Women are wearing white as they head to polling stations to vote for the 2016 elections that could result in the first female president of the United States.
The white clothes are a tribute to the suffrage movement during which women fought for their rights to vote in the early 1900s. The movement originated in 1908 during a demonstration in London’s Hyde Park during which the Women’s Social and Political Union chose three colors: white as a symbol of purity, purple as a symbol of dignity and green as a symbol of hope.
The United States suffragist movement began in the mid-1800s and reached a fever pitch in the 1910s as women picketed and marched for their right to vote. The white clothing as a mark of suffrage reappeared in 1978, when thousands of women marched in Washington in support of the Equal Rights Amendment.

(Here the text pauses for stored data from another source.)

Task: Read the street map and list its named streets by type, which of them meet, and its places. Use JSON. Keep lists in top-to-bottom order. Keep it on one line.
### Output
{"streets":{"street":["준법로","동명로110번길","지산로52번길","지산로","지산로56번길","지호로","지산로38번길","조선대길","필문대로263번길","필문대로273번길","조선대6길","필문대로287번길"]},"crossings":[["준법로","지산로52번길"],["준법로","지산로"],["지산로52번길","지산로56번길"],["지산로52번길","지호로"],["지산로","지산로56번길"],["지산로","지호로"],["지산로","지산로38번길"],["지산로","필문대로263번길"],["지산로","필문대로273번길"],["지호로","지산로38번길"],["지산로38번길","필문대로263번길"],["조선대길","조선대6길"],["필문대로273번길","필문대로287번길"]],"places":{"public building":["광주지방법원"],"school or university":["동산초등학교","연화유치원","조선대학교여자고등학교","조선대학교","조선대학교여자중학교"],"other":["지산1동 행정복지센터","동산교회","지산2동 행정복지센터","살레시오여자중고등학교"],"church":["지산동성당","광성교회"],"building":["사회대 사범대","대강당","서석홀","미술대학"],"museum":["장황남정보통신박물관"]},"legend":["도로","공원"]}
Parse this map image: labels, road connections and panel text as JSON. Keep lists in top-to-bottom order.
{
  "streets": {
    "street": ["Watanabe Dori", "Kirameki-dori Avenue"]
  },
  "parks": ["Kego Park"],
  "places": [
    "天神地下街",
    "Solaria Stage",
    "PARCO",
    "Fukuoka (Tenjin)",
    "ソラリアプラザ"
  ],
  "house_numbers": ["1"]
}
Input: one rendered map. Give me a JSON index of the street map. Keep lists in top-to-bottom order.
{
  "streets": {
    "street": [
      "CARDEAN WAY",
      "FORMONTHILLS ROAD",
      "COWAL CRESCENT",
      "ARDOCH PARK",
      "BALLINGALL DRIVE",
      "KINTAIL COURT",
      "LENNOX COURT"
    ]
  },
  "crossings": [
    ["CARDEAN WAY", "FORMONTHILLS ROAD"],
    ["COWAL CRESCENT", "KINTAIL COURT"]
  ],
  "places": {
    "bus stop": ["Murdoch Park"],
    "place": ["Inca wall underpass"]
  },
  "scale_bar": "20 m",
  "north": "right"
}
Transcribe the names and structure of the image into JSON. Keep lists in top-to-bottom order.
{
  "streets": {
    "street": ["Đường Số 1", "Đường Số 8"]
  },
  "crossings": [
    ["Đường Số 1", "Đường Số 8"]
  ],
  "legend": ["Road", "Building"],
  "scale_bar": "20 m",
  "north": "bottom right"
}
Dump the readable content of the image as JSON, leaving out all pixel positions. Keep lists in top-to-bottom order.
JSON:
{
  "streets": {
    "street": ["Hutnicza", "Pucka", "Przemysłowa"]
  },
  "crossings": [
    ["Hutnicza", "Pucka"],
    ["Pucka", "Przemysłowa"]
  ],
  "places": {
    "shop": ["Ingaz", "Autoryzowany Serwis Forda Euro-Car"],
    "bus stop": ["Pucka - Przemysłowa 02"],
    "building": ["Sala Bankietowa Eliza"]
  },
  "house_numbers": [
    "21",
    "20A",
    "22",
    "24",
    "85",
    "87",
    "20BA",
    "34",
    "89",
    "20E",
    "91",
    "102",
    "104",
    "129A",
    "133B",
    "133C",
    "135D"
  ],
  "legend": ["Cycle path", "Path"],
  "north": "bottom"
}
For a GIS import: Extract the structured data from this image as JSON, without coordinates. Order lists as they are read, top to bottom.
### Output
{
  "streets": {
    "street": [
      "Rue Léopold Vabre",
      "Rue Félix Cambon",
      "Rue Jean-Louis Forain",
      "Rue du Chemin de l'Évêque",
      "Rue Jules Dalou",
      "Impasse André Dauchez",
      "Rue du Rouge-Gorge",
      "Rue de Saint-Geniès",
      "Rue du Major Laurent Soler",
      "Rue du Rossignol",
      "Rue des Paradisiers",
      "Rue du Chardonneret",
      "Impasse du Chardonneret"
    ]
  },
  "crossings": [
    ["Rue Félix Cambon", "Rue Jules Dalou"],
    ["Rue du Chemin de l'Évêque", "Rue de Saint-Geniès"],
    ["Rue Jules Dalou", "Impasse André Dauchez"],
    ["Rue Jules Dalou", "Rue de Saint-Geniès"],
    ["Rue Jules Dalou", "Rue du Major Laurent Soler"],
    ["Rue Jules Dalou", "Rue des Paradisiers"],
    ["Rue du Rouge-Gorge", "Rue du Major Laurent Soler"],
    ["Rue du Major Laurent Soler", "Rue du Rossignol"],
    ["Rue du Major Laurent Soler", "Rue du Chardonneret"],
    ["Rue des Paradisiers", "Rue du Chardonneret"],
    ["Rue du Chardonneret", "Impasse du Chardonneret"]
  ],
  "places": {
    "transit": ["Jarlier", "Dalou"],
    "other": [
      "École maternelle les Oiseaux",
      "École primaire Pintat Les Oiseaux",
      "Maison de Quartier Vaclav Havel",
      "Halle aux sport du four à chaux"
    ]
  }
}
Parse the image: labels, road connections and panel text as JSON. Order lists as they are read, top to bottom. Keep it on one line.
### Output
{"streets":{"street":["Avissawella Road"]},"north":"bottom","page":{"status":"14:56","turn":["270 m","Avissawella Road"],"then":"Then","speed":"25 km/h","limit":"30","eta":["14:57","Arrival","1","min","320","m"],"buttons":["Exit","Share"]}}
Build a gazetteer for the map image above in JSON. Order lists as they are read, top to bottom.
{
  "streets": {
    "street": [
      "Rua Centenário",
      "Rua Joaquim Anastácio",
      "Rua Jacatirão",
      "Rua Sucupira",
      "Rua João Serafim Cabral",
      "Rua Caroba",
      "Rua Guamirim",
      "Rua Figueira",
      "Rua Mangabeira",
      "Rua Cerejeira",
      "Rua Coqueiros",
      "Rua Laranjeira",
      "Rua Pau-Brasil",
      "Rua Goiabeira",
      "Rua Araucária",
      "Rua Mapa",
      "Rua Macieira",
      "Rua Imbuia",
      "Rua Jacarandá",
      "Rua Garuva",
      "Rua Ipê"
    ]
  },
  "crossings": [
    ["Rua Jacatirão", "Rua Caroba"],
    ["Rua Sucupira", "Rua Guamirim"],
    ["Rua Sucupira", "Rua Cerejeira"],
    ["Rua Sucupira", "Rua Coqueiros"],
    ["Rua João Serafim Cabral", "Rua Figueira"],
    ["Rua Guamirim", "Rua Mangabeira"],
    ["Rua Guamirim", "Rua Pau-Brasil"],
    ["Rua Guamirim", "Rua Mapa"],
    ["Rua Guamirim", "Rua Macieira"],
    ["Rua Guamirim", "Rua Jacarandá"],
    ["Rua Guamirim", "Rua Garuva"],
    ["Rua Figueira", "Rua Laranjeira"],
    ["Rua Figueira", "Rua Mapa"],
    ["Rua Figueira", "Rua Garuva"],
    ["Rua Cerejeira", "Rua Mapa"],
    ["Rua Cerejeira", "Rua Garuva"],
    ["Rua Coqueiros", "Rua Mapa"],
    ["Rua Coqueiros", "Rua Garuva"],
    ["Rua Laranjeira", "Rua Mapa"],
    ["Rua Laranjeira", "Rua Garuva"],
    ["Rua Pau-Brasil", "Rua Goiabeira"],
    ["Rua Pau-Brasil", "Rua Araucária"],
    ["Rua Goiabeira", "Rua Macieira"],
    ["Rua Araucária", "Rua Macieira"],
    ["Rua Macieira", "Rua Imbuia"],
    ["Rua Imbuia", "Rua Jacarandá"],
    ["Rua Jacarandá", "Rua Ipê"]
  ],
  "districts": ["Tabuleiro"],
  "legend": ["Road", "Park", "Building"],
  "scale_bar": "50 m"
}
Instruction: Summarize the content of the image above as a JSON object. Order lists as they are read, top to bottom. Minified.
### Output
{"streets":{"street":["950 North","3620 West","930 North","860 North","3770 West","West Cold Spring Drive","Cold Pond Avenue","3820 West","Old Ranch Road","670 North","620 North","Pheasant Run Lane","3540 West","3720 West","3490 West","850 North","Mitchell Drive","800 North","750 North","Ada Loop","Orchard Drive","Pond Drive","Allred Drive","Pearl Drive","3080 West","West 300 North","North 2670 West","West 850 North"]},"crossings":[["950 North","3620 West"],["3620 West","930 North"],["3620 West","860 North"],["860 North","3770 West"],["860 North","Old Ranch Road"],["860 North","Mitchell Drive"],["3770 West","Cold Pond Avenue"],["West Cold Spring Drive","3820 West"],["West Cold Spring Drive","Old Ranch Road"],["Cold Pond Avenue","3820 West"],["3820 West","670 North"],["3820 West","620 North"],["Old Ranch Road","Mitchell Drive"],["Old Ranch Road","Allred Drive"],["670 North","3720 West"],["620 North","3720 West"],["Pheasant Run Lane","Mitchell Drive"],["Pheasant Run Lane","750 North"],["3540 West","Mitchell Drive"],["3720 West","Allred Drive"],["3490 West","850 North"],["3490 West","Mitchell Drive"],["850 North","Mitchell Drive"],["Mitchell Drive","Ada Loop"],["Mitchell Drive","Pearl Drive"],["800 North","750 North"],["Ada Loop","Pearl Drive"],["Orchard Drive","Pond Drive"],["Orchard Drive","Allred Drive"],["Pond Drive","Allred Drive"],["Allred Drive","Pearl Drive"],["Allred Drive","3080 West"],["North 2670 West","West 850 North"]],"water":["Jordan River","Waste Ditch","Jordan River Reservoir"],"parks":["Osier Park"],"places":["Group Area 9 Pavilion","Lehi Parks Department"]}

Democratic candidate Hillary Clinton wore white at the Democratic National Convention in Philadelphia in July when she was accepted her Democratic nomination as the first female candidate of a major party. The New York Times observed she probably wore the suit to honor the suffragist movement.
She later wore white again in the third presidential debate.
Now, Clinton supporters are planning to wear the immaculate color to cast their vote as an acknowledgement to their historic right to vote in the election which has been marked by misogyny and sexism.
On Twitter, Facebook and Instagram, the movement has given rise to the hashtags #WearWhite or #WearWhiteToVote as voters embrace the trend.
Women less than 100 years ago wore white to fight for their right to vote. I #wearwhitetovote as I go to the polls in my first general election, proud to vote for three highly qualified women for public office, including President of the United States. I get to do this because of the work of so many feminists before me and that is a tradition I can't wait to play a part in. #strongertogether
#WearWhiteToVote // Today I'm wearing the color white in memory of the suffragettes who fought for women's right to vote in the US in the early 1900s. New Zealand proudly gave women the right to vote in 1893 and then elected our first female Prime Minister, Jenny Shipley, to power in 1997. Regardless of who you support, wearing white is a fitting tribute to the political power women have cultivated in the U.S. and around the world in the past century. #uselection #americanelection #womensrights
Clinton isn’t the first political candidate to wear white. In 1984, Geraldine Ferraro wore white when she accepted the Democratic nomination as the first female vice presidential candidate.